This morning, space tourism venture Virgin Galactic showed off a line of custom Under Armour-designed flight suits that the company’s customers will wear on their short trips to suborbital space.
Dancers showed off the suits’ flexibility inside an indoor skydiving chamber in Yonkers, New York on Tuesday. During the presentation, Virgin Galactic founder Richard Branson also unveiled his own custom suit. Branson’s jacket features his face on the inner lining — naturally, made up of tiny spaceplanes.
The Under Armour suits are comprised of multiple items, including a base layer, footwear, and outerwear. To complete the ensemble, customers will also get a training suit as well as a limited edition jacket to commemorate their flight. All of these materials will be “personally tailored” for each person flying with Virgin Galactic, a small perk for those who have already dropped $250,000 on one ticket to space.
Virgin Galactic’s customers will wear the gear during future rides on the company’s spaceplane, the VSS Unity. The vehicle will take people to the edge of space and back so that they can experience just a few minutes of weightlessness. To get to space, the VSS Unity will be carried to a high altitude by a giant dual-cabin aircraft called VMS Eve. That carrier will then release the VSS Unity, and the spaceplane’s main engine will ignite, propelling the vehicle high above the Earth. After passengers spend about four to five minutes in microgravity, the VSS Unity will then reenter the atmosphere and glide back down to a runway.

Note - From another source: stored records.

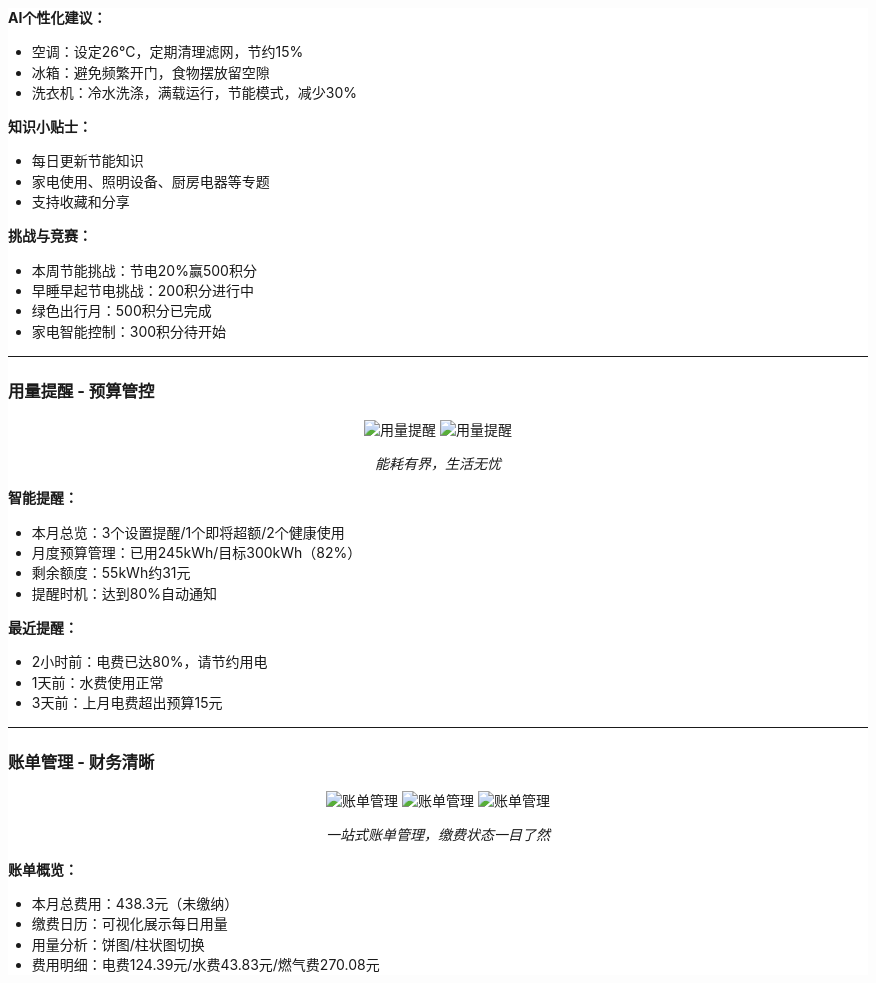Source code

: 
**AI个性化建议：**
- 空调：设定26℃，定期清理滤网，节约15%
- 冰箱：避免频繁开门，食物摆放留空隙
- 洗衣机：冷水洗涤，满载运行，节能模式，减少30%

**知识小贴士：**
- 每日更新节能知识
- 家电使用、照明设备、厨房电器等专题
- 支持收藏和分享

**挑战与竞赛：**
- 本周节能挑战：节电20%赢500积分
- 早睡早起节电挑战：200积分进行中
- 绿色出行月：500积分已完成
- 家电智能控制：300积分待开始

---

### 用量提醒 - 预算管控
<div align="center">
<img src="https://github.com/user-attachments/assets/e0e233fa-3940-4f3b-a8f7-ff0c8c9c7448" width="250" alt="用量提醒">
<img src="https://github.com/user-attachments/assets/d92fbe08-9547-4040-a255-3ce48f61d13a" width="250" alt="用量提醒">
<p><i>能耗有界，生活无忧</i></p>
</div>


**智能提醒：**
- 本月总览：3个设置提醒/1个即将超额/2个健康使用
- 月度预算管理：已用245kWh/目标300kWh（82%）
- 剩余额度：55kWh约31元
- 提醒时机：达到80%自动通知

**最近提醒：**
- 2小时前：电费已达80%，请节约用电
- 1天前：水费使用正常
- 3天前：上月电费超出预算15元

---

### 账单管理 - 财务清晰
<div align="center">
<img src="https://github.com/user-attachments/assets/a065435a-ecfe-4899-9a25-54fc04a4761d" width="250" alt="账单管理">
<img src="https://github.com/user-attachments/assets/401c9ca4-d1a6-4d61-a8f6-c449807c436a" width="250" alt="账单管理">
<img src="https://github.com/user-attachments/assets/c76a94c9-19e5-4b74-8bff-89fc6825bf79" width="250" alt="账单管理">
<p><i>一站式账单管理，缴费状态一目了然</i></p>
</div>



**账单概览：**
- 本月总费用：438.3元（未缴纳）
- 缴费日历：可视化展示每日用量
- 用量分析：饼图/柱状图切换
- 费用明细：电费124.39元/水费43.83元/燃气费270.08元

Anyone who flies on the VSS Unity won’t actually be leaving the spaceplane, though. That means the outfits they wear aren’t technically spacesuits, as they’re not designed to be in the vacuum of space. Instead, the ensembles are meant to keep their wearers comfortable and safe whenever they leave their seats and float about the cabin. With that goal in mind, they are made with lightweight fabrics, with cushions on the elbows, knees, and feet, in case people bump up into something during their weightless experience. The suits are also supposed to make people comfortable in their harnesses whenever they feel extra Gs during the climb to space.
Customers will even have the opportunity to customize their gear if they want; for example, they can add name badges and flags from their home countries. There are also hidden pockets where customers can stow personal items to take to space with them.
Virgin Galactic says the suits were tested in lab conditions that mimic the environments that astronauts will experience during their flights. The company also got input from future customers as well as pilots, doctors, and astronaut trainers. To get a good feel for how these suits behave during flights, future Virgin Galactic test crews will wear the outfits on upcoming test missions. As of now, the company plans to begin commercial flights in mid-2020, with the first trip carrying Virgin CEO Richard Branson to suborbital space.